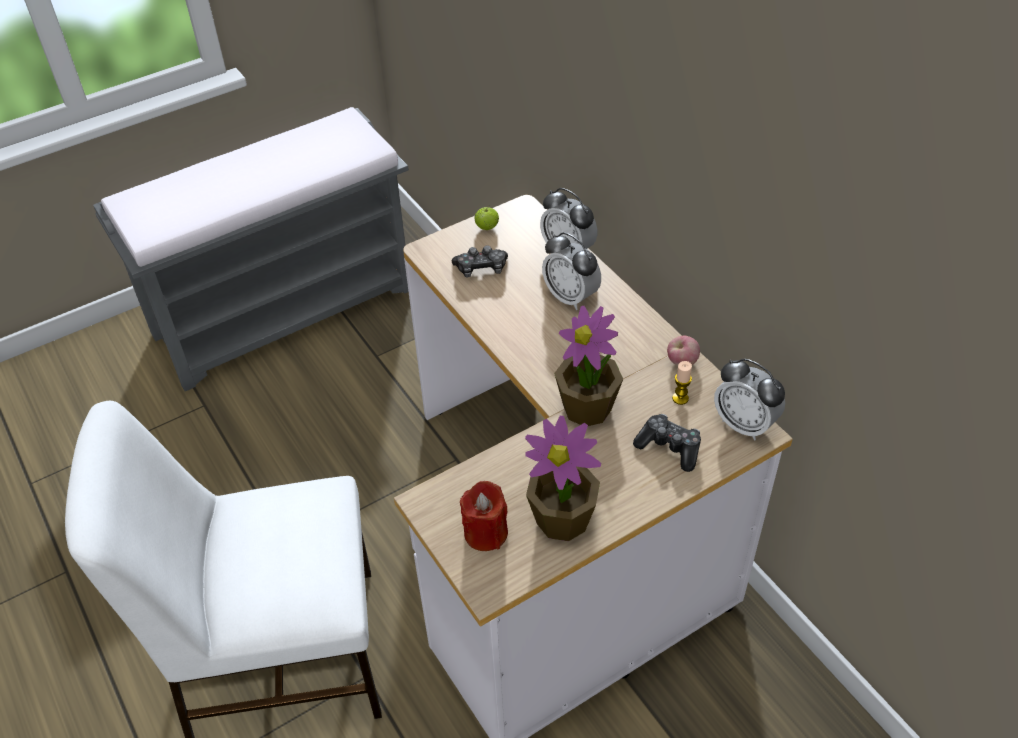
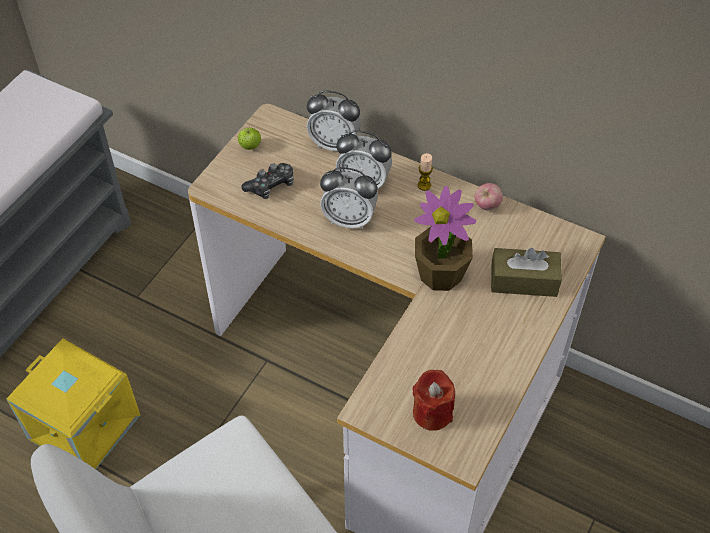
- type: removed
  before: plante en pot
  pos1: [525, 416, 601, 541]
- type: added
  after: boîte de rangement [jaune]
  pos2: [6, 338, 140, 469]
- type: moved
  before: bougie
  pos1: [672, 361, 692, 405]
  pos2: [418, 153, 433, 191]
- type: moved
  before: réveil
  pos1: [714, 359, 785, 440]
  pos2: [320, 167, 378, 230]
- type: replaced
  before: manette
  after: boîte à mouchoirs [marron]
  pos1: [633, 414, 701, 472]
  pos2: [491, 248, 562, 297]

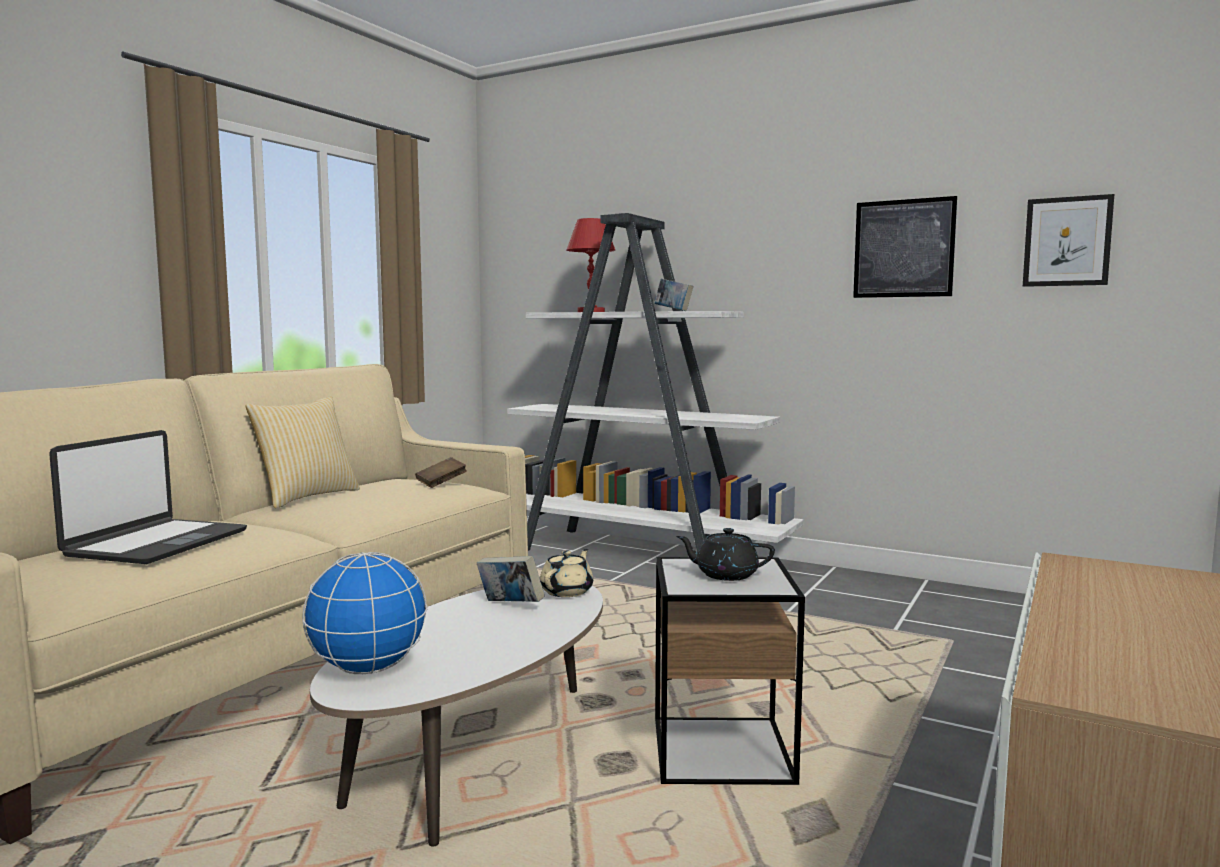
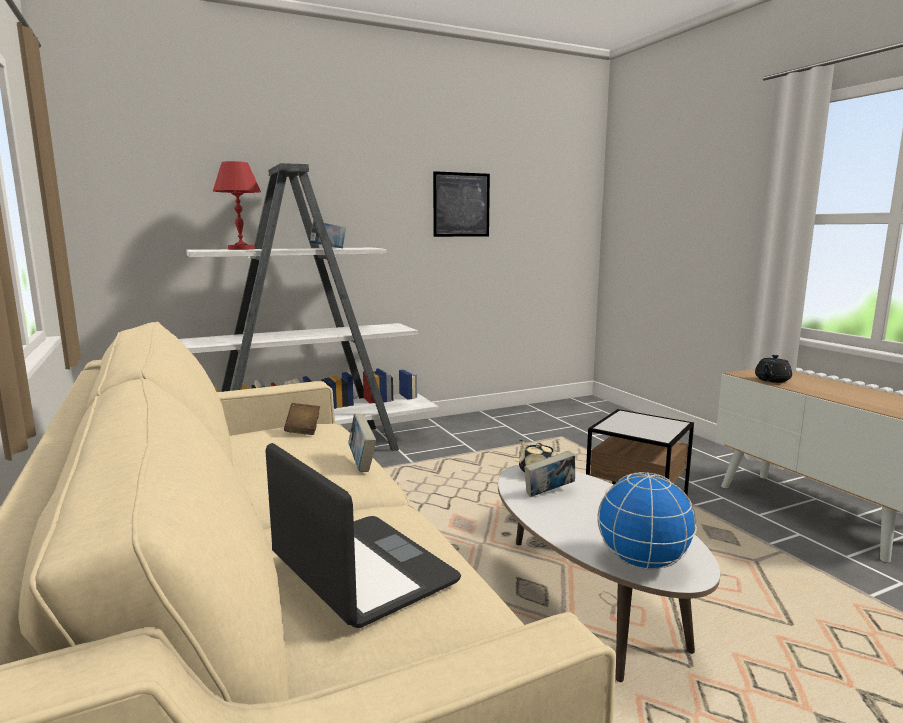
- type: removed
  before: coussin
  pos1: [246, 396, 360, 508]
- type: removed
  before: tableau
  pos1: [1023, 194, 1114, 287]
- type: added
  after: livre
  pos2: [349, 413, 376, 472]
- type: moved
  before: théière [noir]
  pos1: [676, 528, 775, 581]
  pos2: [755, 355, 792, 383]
=-=-=-=-=
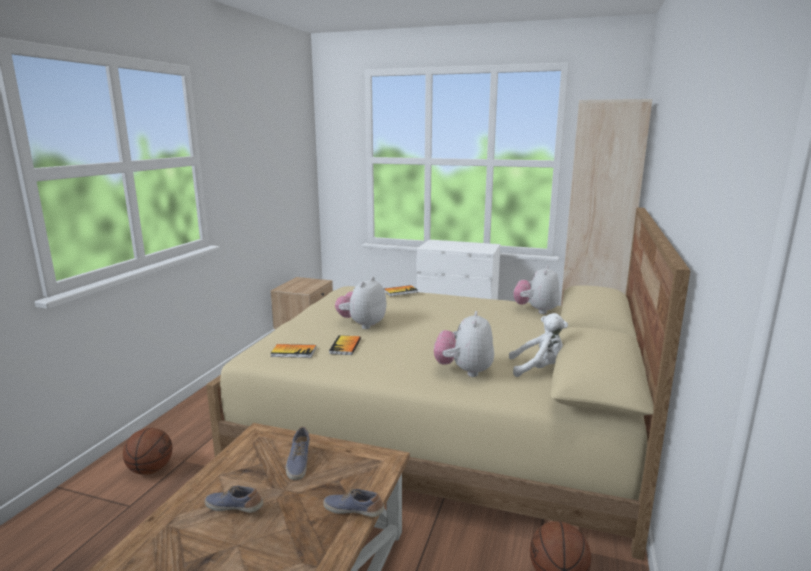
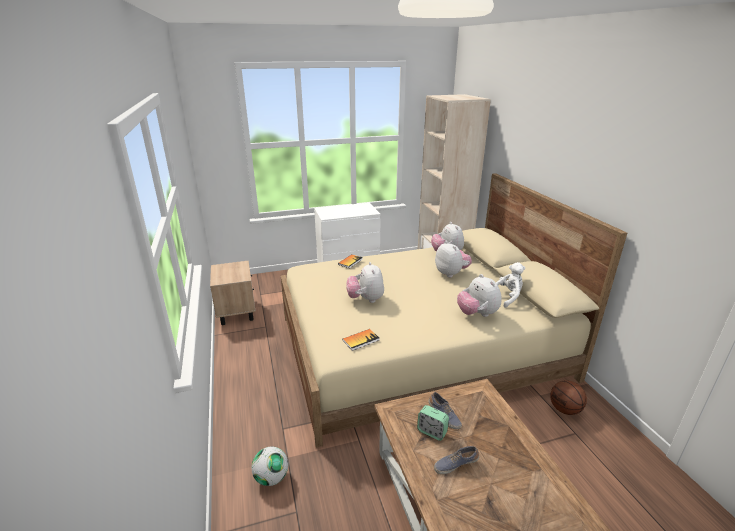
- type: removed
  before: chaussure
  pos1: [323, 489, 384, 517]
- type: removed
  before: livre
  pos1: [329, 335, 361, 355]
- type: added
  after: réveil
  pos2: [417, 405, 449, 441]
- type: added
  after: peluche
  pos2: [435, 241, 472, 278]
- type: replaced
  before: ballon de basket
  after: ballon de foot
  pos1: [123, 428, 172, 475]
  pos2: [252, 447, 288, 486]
=-=-=-=-=
- _The problem_: Whenever a line in the entries above includes the word "boîte", pull that line out.

- _Solution_:
  after: boîte de rangement [jaune]
  after: boîte à mouchoirs [marron]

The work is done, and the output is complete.